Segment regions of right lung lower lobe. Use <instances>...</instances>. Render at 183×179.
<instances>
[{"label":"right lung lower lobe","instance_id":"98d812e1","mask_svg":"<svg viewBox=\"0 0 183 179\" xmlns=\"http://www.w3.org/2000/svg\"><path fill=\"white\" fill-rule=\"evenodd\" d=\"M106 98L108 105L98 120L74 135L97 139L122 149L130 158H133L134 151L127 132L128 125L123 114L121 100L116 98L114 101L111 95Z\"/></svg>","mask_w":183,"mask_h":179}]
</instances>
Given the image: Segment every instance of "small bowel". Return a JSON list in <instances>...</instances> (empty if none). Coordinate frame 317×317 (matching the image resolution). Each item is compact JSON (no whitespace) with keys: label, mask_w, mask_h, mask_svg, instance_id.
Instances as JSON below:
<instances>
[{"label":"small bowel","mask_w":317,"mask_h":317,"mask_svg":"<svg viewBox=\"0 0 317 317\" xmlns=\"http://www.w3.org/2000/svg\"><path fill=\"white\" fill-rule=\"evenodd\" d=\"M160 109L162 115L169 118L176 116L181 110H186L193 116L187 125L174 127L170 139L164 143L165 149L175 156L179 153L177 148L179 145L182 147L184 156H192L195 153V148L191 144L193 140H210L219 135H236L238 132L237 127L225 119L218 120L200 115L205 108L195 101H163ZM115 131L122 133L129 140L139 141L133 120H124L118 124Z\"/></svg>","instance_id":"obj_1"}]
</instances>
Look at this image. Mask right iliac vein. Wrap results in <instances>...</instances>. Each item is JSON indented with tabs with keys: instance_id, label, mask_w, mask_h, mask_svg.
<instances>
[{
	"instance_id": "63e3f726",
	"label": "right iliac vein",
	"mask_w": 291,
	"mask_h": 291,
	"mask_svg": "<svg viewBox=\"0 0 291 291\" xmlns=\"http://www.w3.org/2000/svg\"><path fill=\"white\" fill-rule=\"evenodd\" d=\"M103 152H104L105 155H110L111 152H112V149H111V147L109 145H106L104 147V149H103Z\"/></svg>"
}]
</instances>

__________________________________________________

_Instructions for the task_
Return every one of the entries above verbatim, reproducing each line without any change.

_Solution to this problem_
Segment regions of right lung lower lobe. Use <instances>...</instances>. Render at 183×179.
<instances>
[{"label":"right lung lower lobe","instance_id":"98d812e1","mask_svg":"<svg viewBox=\"0 0 183 179\" xmlns=\"http://www.w3.org/2000/svg\"><path fill=\"white\" fill-rule=\"evenodd\" d=\"M106 98L108 105L98 120L74 135L97 139L122 149L130 158H133L134 151L127 132L128 125L123 114L121 100L116 98L114 101L111 95Z\"/></svg>","mask_w":183,"mask_h":179}]
</instances>
Given the image: Segment every instance of "small bowel". Return a JSON list in <instances>...</instances> (empty if none). Coordinate frame 317×317 (matching the image resolution). Each item is compact JSON (no whitespace) with keys: label, mask_w, mask_h, mask_svg, instance_id.
Instances as JSON below:
<instances>
[{"label":"small bowel","mask_w":317,"mask_h":317,"mask_svg":"<svg viewBox=\"0 0 317 317\" xmlns=\"http://www.w3.org/2000/svg\"><path fill=\"white\" fill-rule=\"evenodd\" d=\"M160 109L162 115L169 118L176 116L181 110H186L193 116L187 125L174 127L170 139L164 143L165 149L175 156L179 153L177 148L179 145L182 147L184 156H192L195 153V148L191 144L193 140H210L219 135H236L238 132L237 127L225 119L218 120L200 115L205 108L195 101H163ZM115 131L122 133L129 140L139 141L133 120H124L118 124Z\"/></svg>","instance_id":"obj_1"}]
</instances>
Look at this image. Mask right iliac vein. Wrap results in <instances>...</instances>. Each item is JSON indented with tabs with keys: instance_id, label, mask_w, mask_h, mask_svg.
<instances>
[{
	"instance_id": "63e3f726",
	"label": "right iliac vein",
	"mask_w": 291,
	"mask_h": 291,
	"mask_svg": "<svg viewBox=\"0 0 291 291\" xmlns=\"http://www.w3.org/2000/svg\"><path fill=\"white\" fill-rule=\"evenodd\" d=\"M103 152H104L105 155H110L111 152H112V149H111V147L109 145H106L104 147V149H103Z\"/></svg>"
}]
</instances>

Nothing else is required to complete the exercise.